*** Opening of GIVEN RECORDS ***
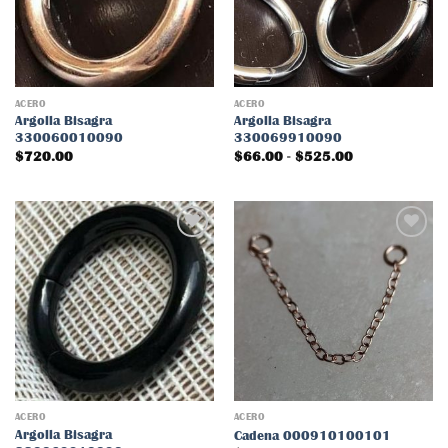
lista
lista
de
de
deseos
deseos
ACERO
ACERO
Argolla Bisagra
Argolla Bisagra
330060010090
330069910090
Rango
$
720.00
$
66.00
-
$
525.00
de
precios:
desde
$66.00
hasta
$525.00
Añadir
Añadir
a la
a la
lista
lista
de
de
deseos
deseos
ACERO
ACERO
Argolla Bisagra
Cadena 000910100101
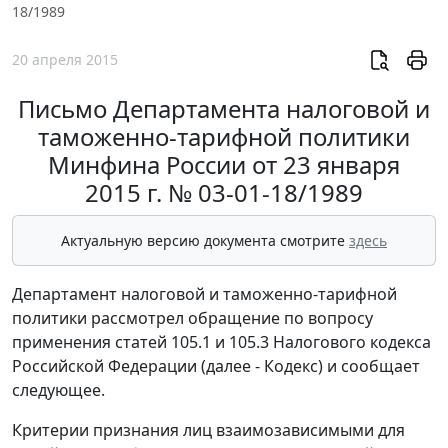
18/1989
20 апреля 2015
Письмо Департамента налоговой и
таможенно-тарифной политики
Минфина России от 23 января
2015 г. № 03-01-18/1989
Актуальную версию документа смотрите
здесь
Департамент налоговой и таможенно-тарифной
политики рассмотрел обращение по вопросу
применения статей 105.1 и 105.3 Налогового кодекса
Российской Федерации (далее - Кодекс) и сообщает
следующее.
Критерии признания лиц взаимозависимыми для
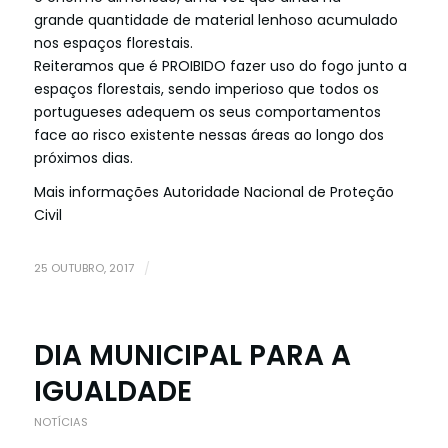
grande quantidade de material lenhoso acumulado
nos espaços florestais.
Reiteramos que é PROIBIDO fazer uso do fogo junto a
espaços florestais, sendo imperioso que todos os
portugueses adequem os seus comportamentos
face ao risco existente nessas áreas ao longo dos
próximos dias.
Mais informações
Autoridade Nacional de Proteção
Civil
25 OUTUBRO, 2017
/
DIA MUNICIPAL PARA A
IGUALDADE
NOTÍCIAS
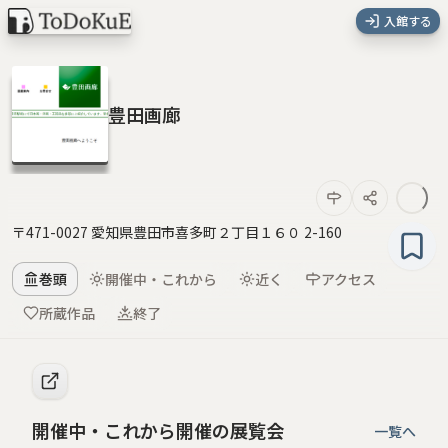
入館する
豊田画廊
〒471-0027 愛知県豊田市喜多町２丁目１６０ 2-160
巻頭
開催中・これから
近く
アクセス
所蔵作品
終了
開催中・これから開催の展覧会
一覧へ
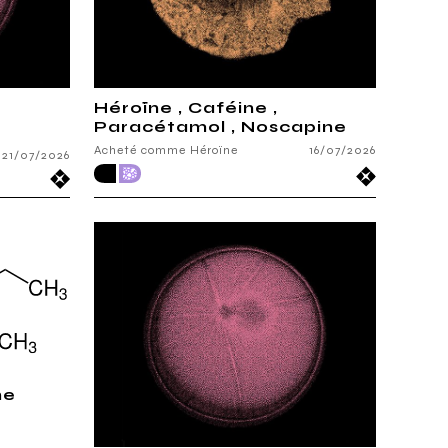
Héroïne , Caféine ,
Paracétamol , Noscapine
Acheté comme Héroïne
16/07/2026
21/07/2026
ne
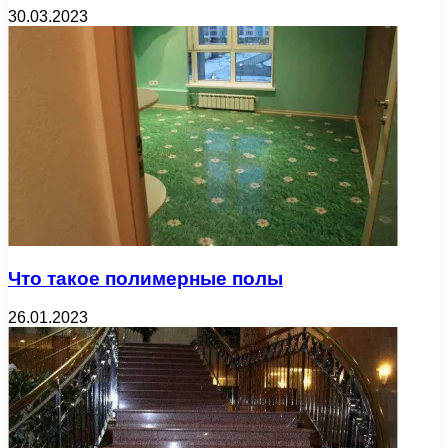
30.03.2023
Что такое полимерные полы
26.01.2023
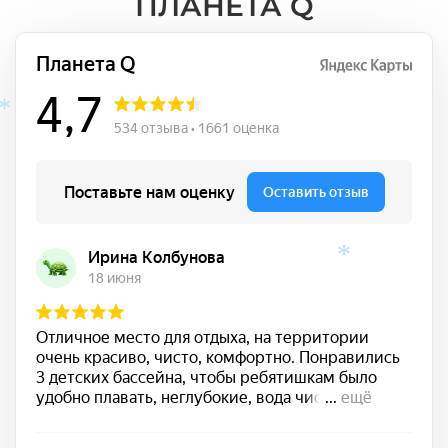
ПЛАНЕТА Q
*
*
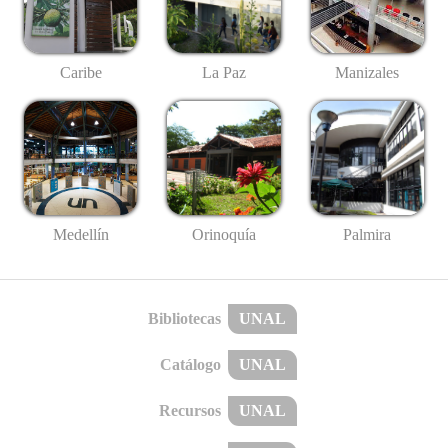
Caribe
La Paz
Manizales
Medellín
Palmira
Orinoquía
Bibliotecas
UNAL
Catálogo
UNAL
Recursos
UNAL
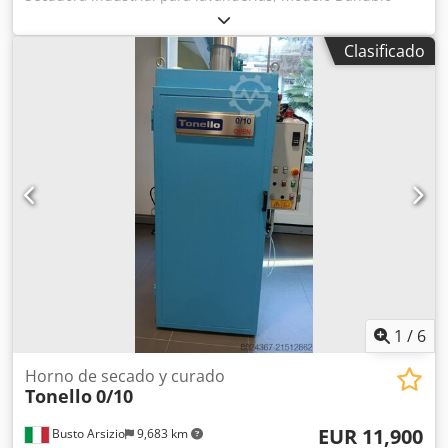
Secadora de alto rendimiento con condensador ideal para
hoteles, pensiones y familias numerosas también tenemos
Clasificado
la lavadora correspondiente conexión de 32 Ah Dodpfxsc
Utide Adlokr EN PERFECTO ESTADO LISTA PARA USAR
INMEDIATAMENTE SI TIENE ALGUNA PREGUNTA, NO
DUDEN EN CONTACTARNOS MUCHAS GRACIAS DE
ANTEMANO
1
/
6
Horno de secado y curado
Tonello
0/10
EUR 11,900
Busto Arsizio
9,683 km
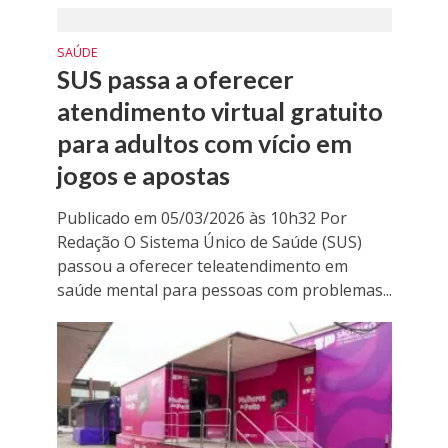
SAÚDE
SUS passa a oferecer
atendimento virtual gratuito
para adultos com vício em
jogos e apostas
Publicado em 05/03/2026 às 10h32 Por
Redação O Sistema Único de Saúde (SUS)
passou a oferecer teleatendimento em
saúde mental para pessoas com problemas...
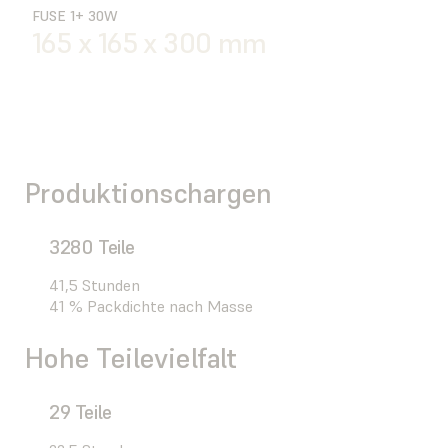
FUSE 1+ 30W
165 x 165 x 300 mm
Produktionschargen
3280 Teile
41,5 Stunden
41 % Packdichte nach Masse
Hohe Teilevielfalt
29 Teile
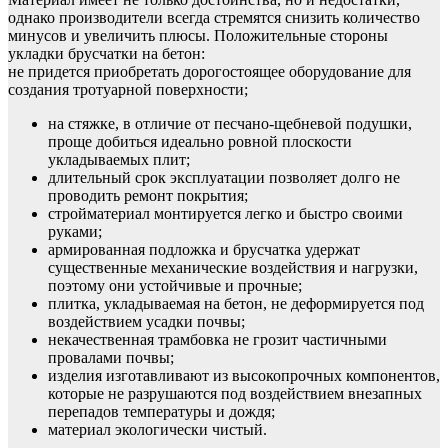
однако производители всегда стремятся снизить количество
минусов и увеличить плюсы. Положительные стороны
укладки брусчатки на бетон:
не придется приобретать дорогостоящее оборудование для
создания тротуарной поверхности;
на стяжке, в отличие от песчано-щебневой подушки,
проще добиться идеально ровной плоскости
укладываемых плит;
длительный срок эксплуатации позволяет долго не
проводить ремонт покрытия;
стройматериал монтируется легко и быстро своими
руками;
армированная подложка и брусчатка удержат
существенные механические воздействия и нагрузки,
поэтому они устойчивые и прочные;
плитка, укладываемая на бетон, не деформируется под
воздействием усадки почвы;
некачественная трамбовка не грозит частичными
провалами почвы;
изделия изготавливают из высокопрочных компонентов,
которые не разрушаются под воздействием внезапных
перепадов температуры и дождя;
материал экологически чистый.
*** Close of GIVEN RECORDS ***
*** Opening of GIVEN RECORDS ***
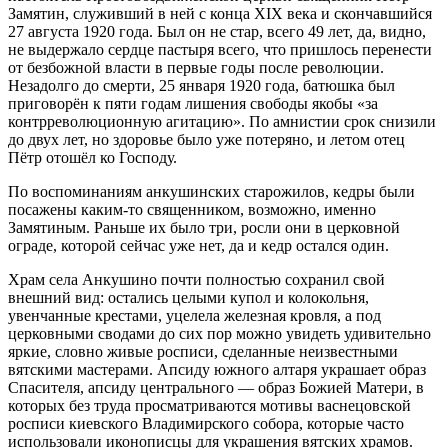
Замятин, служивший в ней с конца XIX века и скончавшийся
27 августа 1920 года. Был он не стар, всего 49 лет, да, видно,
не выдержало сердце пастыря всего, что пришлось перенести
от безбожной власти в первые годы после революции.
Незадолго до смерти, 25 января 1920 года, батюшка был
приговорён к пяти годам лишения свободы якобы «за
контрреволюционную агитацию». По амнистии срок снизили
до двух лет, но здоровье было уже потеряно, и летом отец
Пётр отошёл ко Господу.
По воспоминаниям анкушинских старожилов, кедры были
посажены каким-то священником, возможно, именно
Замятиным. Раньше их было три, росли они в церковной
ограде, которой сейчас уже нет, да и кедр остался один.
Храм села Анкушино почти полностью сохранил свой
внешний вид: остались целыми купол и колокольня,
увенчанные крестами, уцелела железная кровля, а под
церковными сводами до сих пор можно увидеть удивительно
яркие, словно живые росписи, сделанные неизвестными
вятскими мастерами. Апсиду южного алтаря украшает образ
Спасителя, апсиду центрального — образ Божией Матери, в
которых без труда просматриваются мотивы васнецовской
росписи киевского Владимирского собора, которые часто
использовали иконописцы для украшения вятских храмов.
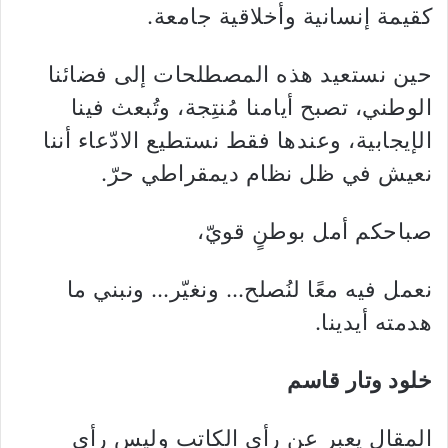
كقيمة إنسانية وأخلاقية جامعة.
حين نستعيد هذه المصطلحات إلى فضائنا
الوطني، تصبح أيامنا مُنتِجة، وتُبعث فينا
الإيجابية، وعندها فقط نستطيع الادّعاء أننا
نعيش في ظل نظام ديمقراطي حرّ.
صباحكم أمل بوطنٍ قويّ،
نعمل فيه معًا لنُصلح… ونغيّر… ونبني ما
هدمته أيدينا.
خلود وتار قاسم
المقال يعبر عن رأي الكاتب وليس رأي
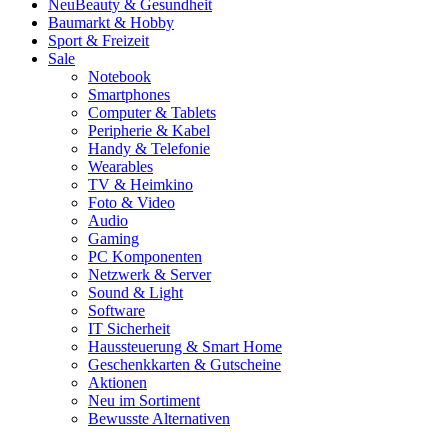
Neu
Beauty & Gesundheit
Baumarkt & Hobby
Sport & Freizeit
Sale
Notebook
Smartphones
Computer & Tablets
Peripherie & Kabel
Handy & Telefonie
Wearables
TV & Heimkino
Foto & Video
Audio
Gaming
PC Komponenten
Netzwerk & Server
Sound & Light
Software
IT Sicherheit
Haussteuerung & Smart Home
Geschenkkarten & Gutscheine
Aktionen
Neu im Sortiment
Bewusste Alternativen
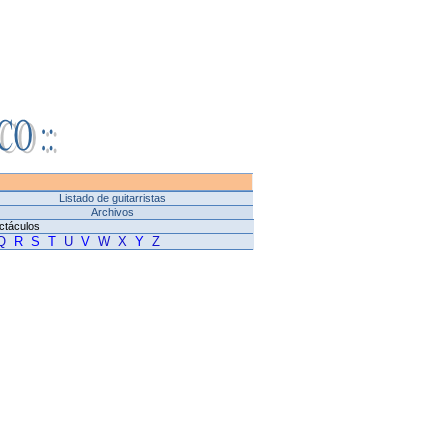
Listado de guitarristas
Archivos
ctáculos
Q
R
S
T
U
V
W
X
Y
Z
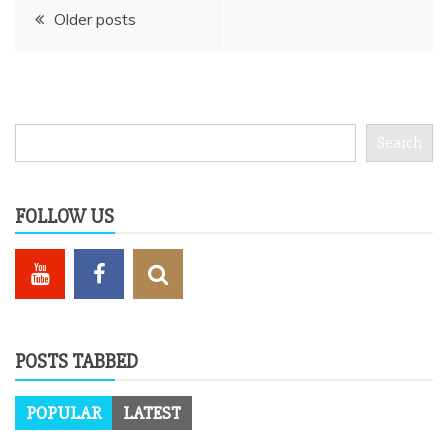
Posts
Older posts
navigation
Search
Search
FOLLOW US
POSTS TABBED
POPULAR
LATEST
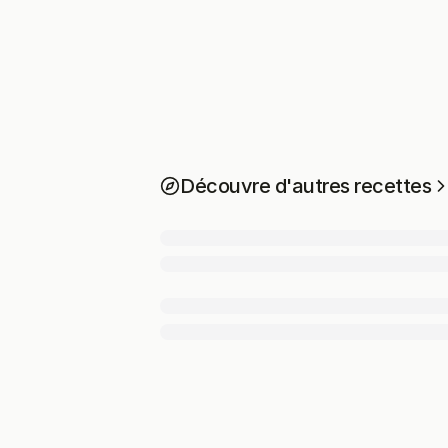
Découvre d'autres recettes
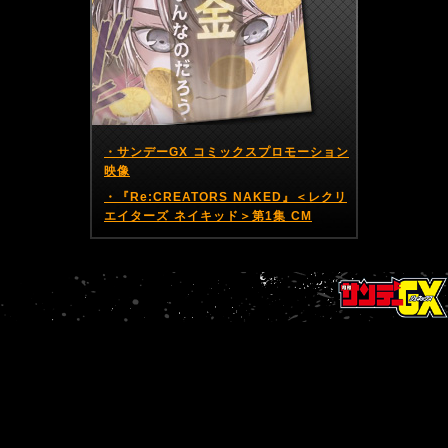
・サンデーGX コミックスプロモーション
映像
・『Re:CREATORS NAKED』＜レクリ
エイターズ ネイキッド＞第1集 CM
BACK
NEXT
*** Close of GIVEN RECORDS ***
- _PROBLEM REQUIREMENTS_:
Find the word "воздействием" in the entries above and gather every line that holds it.

- _FINISHED EXERCISE_:
воздействием усадки почвы;
которые не разрушаются под воздействием внезапных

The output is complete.